Problem A: In the passage about the wolves chasing the wedding party, how many horses pulled the groom's sledge, and what color were they?
Problem B: Write what comes next in the passage about the wolves chasing the wedding party, picking up after its final line.

Text block:
The wolves were bad that winter, and everyone knew it, yet when they heard the first wolf-cry, the drivers were not much alarmed. They had too much good food and drink inside them. The first howls were taken up and echoed and with quickening repetitions. The wolves were coming together. There was no moon, but the starlight was clear on the snow. A black drove came up over the hill behind the wedding party. The wolves ran like streaks of shadow; they looked no bigger than dogs, but there were hundreds of them.
Something happened to the hindmost sledge: the driver lost control—he was probably very drunk—the horses left the road, the sledge was caught in a clump of trees, and overturned. The occupants rolled out over the snow, and the fleetest of the wolves sprang upon them. The shrieks that followed made everybody sober. The drivers stood up and lashed their horses. The groom had the best team and his sledge was lightest—all the others carried from six to a dozen people.
Another driver lost control. The screams of the horses were more terrible to hear than the cries of the men and women. Nothing seemed to check the wolves. It was hard to tell what was happening in the rear; the people who were falling behind shrieked as piteously as those who were already lost. The little bride hid her face on the groom’s shoulder and sobbed. Pavel sat still and watched his horses. The road was clear and white, and the groom’s three blacks went like the wind. It was only necessary to be calm and to guide them carefully.
At length, as they breasted a long hill, Peter rose cautiously and looked back. ‘There are only three sledges left,’ he whispered.
‘And the wolves?’ Pavel asked.
‘Enough! Enough for all of us.’
Pavel reached the brow of the hill, but only two sledges followed him down the other side. In that moment on the hilltop, they saw behind them a whirling black group on the snow. Presently the groom screamed. He saw his father’s sledge overturned, with his mother and sisters. He sprang up as if he meant to jump, but the girl shrieked and held him back. It was even then too late. The black ground-shadows were already crowding over the heap in the road, and one horse ran out across the fields, his harness hanging to him, wolves at his heels. But the groom’s movement had given Pavel an idea.
They were within a few miles of their village now. The only sledge left out of six was not very far behind them, and Pavel’s middle horse was failing. Beside a frozen pond something happened to the other sledge; Peter saw it plainly. Three big wolves got abreast of the horses, and the horses went crazy. They tried to jump over each other, got tangled up in the harness, and overturned the sledge.
When the shrieking behind them died away, Pavel realized that he was alone upon the familiar road. ‘They still come?’ he asked Peter.

Provided material:
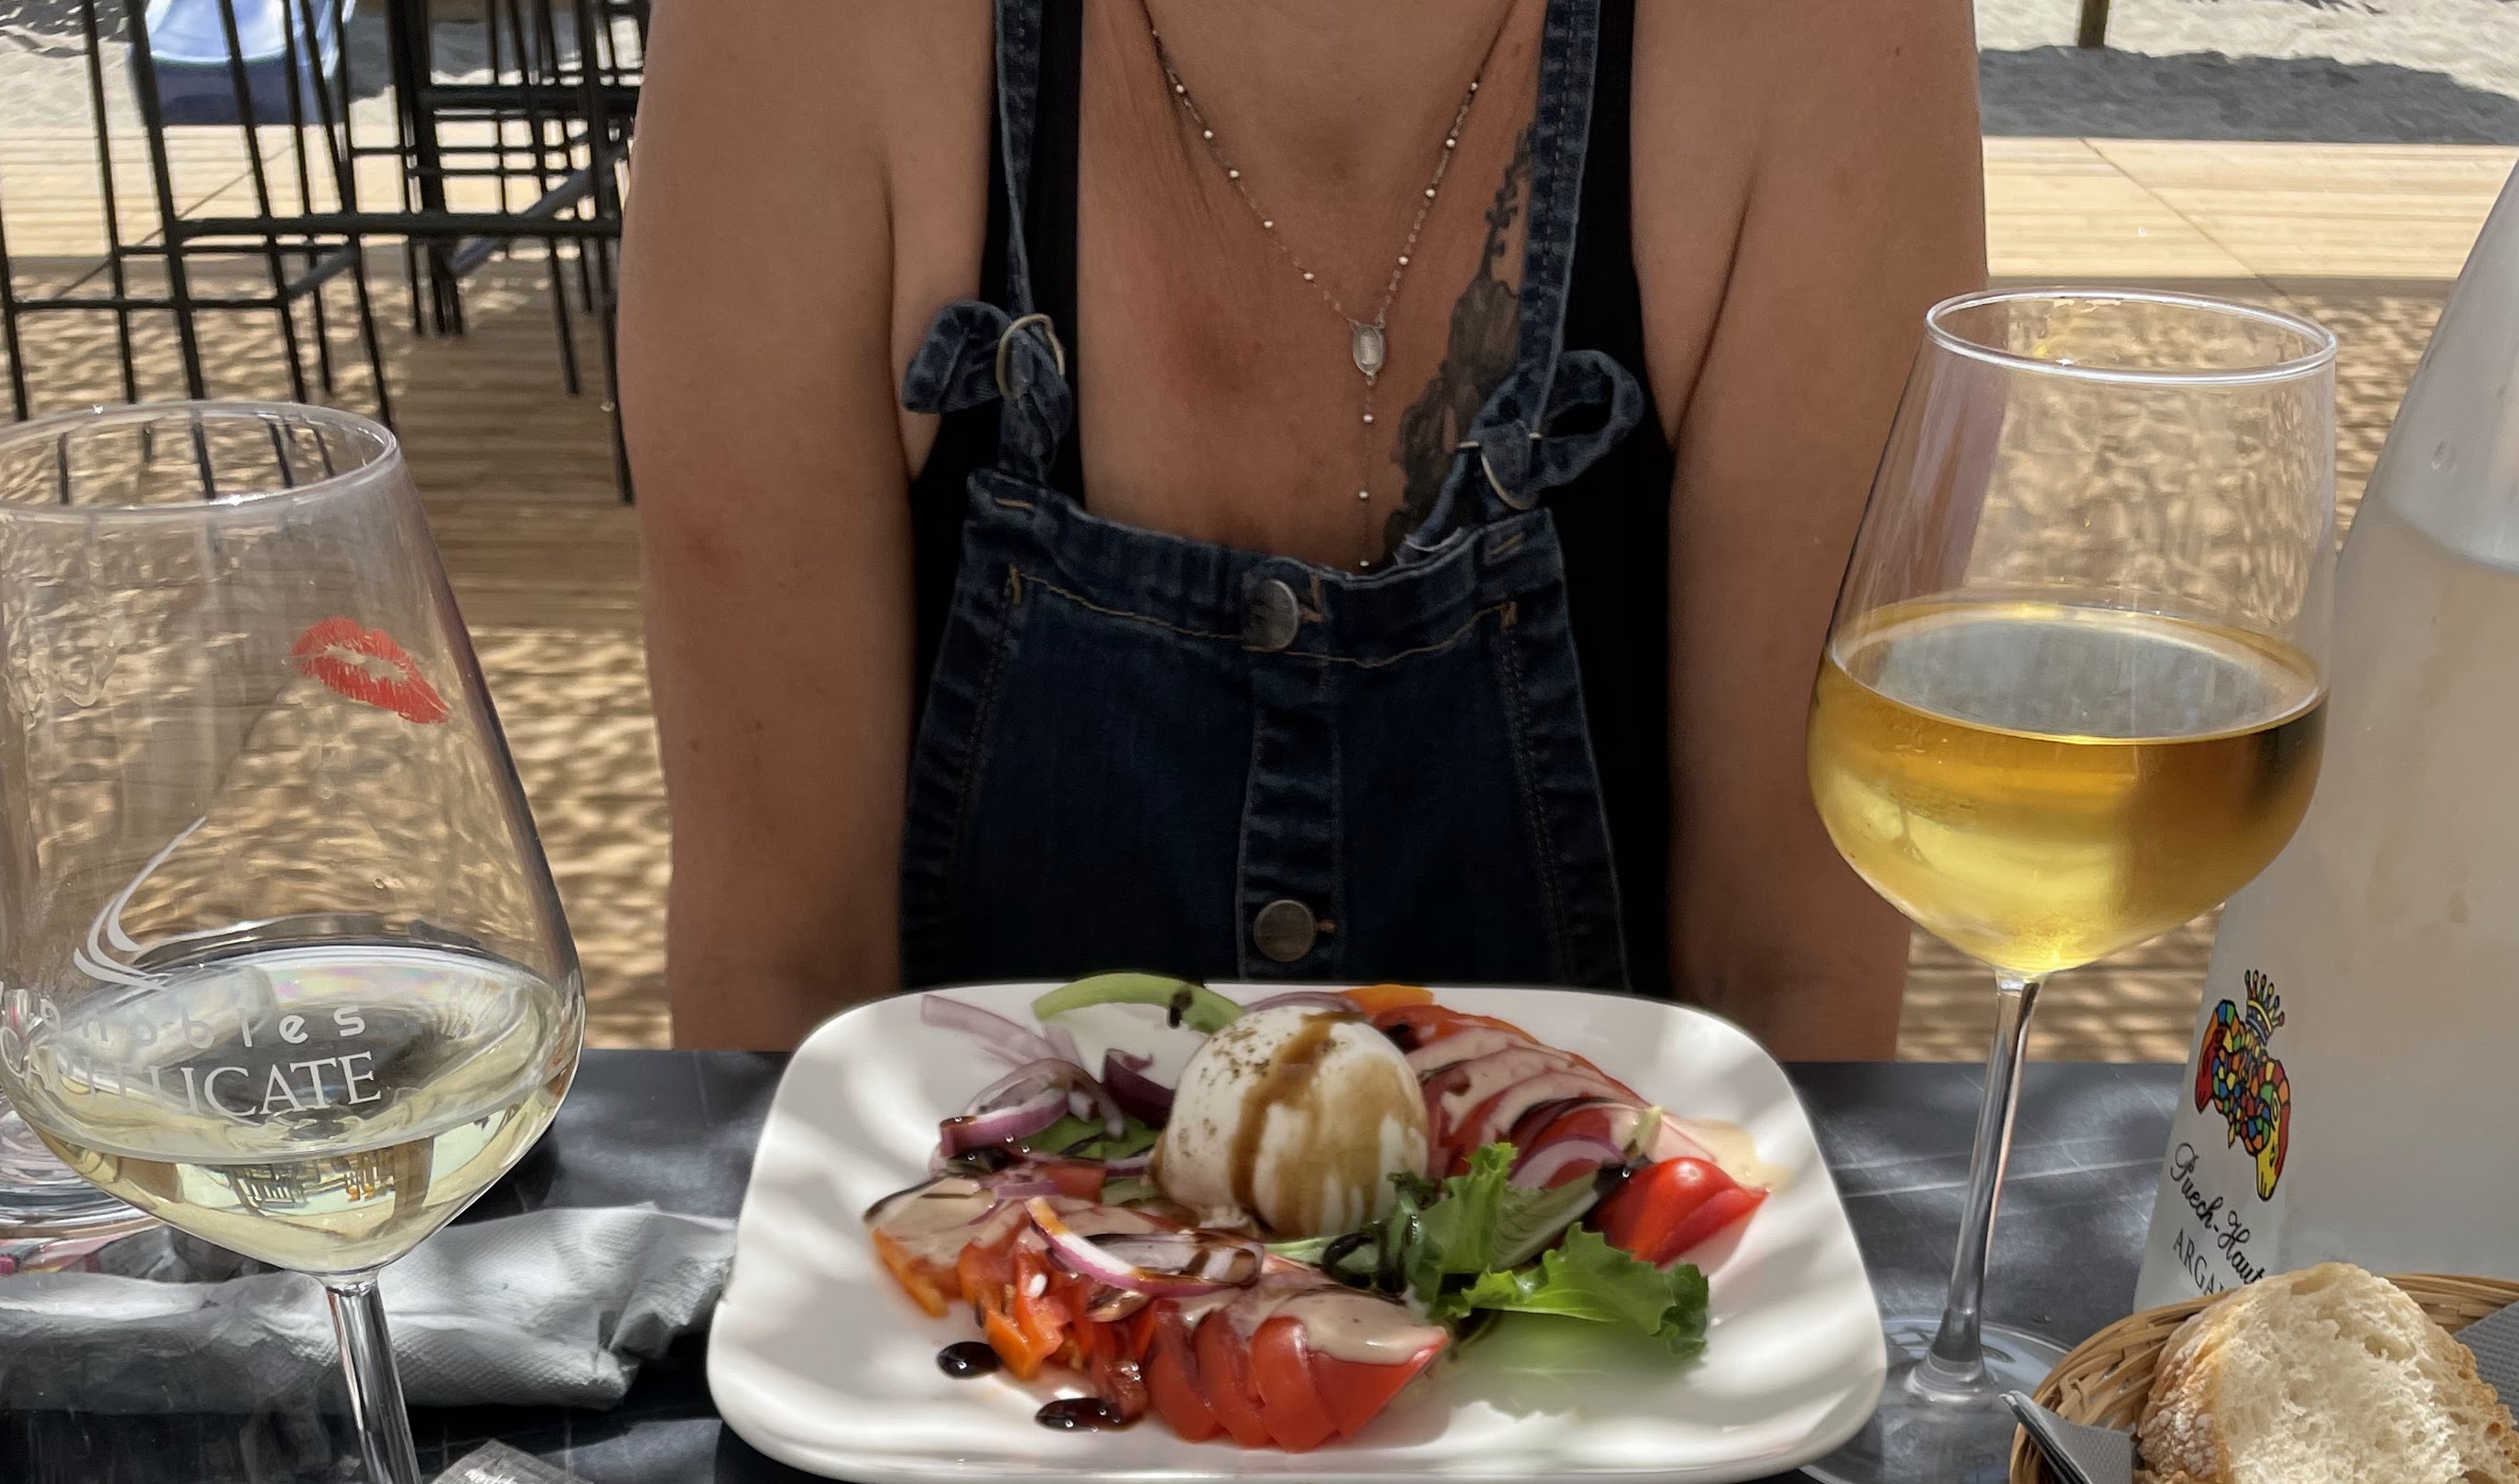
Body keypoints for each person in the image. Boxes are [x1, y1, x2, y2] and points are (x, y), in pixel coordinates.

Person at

Expected output A: Three black horses.

Expected output B:
‘Yes.’
‘How many?’
‘Twenty, thirty—enough.’
Now his middle horse was being almost dragged by the other two. Pavel gave Peter the reins and stepped carefully into the back of the sledge. He called to the groom that they must lighten—and pointed to the bride. The young man cursed him and held her tighter. Pavel tried to drag her away. In the struggle, the groom rose. Pavel knocked him over the side of the sledge and threw the girl after him. He said he never remembered exactly how he did it, or what happened afterward. Peter, crouching in the front seat, saw nothing. The first thing either of them noticed was a new sound that broke into the clear air, louder than they had ever heard it before—the bell of the monastery of their own village, ringing for early prayers.
Pavel and Peter drove into the village alone, and they had been alone ever since. They were run out of their village. Pavel’s own mother would not look at him. They went away to strange towns, but when people learned where they came from, they were always asked if they knew the two men who had fed the bride to the wolves. Wherever they went, the story followed them. It took them five years to save money enough to come to America. They worked in Chicago, Des Moines, Fort Wayne, but they were always unfortunate.
One reason to come to America is to get away from the wolves. More importantly it is to get away from the memory of the wolves. And more important even than that is to get away from the memories of what people have done because of the wolves.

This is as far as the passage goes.